7/10
"This an evil world, Heisler. A stinking, horrible, god-forsaken world".
25 March 2024
Anna Seghers wrote her deeply personal statement 'Das Siebte Kreuz' whilst in exile. Having left Germany in 1933, actual life under the Nazis could only be of her imagining but she undoubtedly learnt of the horrors second-hand from more recent exiles. Her novel is very much one of nostalgia for better days but for filmic purposes director Fred Zinnemann and his adaptor Helen Deutsch have concentrated on the man hunt element.

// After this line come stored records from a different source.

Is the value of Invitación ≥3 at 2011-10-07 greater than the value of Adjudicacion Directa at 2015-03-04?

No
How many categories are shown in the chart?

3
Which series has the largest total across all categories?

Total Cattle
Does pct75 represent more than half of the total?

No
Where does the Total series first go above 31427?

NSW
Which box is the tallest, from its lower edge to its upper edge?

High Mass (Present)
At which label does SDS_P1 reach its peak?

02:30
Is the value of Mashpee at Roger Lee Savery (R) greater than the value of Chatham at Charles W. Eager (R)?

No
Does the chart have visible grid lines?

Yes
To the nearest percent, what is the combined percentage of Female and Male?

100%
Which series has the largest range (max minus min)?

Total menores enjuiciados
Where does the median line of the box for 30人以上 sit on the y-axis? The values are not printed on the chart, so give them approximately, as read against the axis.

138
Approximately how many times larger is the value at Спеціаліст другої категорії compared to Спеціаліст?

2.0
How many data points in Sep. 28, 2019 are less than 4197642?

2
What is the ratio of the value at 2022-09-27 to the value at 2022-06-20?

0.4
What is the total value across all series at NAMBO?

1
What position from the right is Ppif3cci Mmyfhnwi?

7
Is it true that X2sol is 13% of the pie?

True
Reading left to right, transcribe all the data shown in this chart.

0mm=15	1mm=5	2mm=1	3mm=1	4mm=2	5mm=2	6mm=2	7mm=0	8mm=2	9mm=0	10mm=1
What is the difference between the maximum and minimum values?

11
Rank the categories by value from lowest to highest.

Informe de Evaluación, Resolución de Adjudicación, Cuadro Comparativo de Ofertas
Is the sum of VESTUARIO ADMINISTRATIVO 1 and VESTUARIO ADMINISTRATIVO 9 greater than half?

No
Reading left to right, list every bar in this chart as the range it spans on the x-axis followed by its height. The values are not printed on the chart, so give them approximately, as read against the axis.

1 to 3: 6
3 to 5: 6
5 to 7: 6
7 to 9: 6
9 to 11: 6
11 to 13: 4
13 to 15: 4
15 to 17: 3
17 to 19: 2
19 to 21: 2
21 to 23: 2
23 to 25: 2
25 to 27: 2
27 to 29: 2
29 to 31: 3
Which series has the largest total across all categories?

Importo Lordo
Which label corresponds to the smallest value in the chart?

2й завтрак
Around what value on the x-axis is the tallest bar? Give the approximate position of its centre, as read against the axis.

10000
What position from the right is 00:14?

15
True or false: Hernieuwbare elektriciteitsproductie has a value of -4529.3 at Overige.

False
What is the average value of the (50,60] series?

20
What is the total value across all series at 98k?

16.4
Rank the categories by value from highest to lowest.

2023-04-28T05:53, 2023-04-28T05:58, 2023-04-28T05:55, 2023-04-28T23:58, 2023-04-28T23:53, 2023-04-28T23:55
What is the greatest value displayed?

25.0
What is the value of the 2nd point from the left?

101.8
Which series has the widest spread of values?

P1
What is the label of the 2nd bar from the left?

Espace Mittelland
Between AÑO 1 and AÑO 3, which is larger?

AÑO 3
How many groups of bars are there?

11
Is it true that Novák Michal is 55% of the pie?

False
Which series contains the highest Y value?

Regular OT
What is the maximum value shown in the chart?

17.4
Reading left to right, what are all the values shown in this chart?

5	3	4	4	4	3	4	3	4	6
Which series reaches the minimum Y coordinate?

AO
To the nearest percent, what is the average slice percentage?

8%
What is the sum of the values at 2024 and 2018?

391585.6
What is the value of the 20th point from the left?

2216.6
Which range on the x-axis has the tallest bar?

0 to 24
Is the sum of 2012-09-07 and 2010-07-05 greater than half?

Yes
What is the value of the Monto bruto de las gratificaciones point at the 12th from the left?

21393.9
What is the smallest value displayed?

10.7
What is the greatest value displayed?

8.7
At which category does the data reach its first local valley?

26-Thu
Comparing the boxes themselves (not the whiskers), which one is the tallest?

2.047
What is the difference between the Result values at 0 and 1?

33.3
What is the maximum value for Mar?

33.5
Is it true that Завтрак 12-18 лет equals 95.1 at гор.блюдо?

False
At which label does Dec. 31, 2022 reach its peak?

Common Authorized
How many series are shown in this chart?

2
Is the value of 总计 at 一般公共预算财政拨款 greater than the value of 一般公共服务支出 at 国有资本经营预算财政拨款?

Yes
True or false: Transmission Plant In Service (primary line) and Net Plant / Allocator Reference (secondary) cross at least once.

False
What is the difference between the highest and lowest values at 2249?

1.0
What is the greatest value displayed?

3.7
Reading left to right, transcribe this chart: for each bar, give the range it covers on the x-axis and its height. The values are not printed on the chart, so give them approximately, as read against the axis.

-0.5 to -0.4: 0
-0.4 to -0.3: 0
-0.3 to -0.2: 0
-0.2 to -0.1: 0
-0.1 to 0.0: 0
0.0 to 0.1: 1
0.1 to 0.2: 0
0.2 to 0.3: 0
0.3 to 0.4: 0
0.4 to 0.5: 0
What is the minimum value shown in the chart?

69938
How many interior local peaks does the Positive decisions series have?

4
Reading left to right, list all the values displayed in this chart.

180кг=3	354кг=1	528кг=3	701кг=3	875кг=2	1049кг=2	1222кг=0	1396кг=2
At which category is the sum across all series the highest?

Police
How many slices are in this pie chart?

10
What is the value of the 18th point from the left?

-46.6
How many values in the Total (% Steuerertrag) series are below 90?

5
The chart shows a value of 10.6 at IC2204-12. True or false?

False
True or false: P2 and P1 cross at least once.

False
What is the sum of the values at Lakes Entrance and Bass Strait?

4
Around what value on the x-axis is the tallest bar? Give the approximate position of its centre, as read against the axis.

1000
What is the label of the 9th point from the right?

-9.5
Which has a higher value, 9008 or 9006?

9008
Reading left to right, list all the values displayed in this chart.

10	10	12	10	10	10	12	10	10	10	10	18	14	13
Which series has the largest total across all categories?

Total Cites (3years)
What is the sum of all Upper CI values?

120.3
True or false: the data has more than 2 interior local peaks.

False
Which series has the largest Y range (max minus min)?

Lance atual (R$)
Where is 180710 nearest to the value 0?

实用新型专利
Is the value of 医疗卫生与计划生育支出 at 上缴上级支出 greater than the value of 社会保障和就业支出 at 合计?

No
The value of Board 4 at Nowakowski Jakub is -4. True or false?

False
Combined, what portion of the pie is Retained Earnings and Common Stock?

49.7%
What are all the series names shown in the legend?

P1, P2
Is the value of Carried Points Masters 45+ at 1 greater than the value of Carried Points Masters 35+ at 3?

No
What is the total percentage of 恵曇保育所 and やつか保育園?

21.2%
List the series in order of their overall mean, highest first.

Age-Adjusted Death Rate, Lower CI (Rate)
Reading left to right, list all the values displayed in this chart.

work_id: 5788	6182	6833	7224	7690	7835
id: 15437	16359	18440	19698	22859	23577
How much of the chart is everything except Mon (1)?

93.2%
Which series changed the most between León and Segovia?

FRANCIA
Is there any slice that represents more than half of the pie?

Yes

Despite being early in his illustrious career, Zinnemann's gift with actors is already evident although by all accounts he and his star Spencer Tracy did not get on. Having said that Tracy's journey as George Heisler from bitterness to renewed faith in human nature is most effective and is further testament to this actor's skills whereas the brief romance with the maid of Signe Hasso is less so, especially when compared to the way Renoir treats the touching relationship between escapee Jean Gabin and farm girl Dita Parlo in his masterpiece 'La Grande Illusuion'. The communist leanings of Heisler which reflect those of the author have understandably been glossed over whilst one could have done without Ray Collin's voice-over from the grave which for this viewer at any rate is a needless distraction.

Standout performances come from husband and wife Hume Cronyn and Jessica Tandy, two highly respected artistes who came full circle some forty years later in 'Cocoon'. Agnes Moorehead makes her presence felt in a brief appearance and the film boasts a supporting cast of emigrés from Nazism whose accents and sincerity add verisimilitude to the proceedings. As a piece of well-intentioned propoganda the film does what it says on the tin.

The inspired cinematography of Karl Freund transcends the studio-bound production and in his first feature of interest Zinnemann's direction although still 'work in progress', gives note of what is to come.

As a tragic footnote, Freund's wife had already perished in a concentration camp whilst Zinnemann did not learn until after the war that both his parents had suffered the same fate.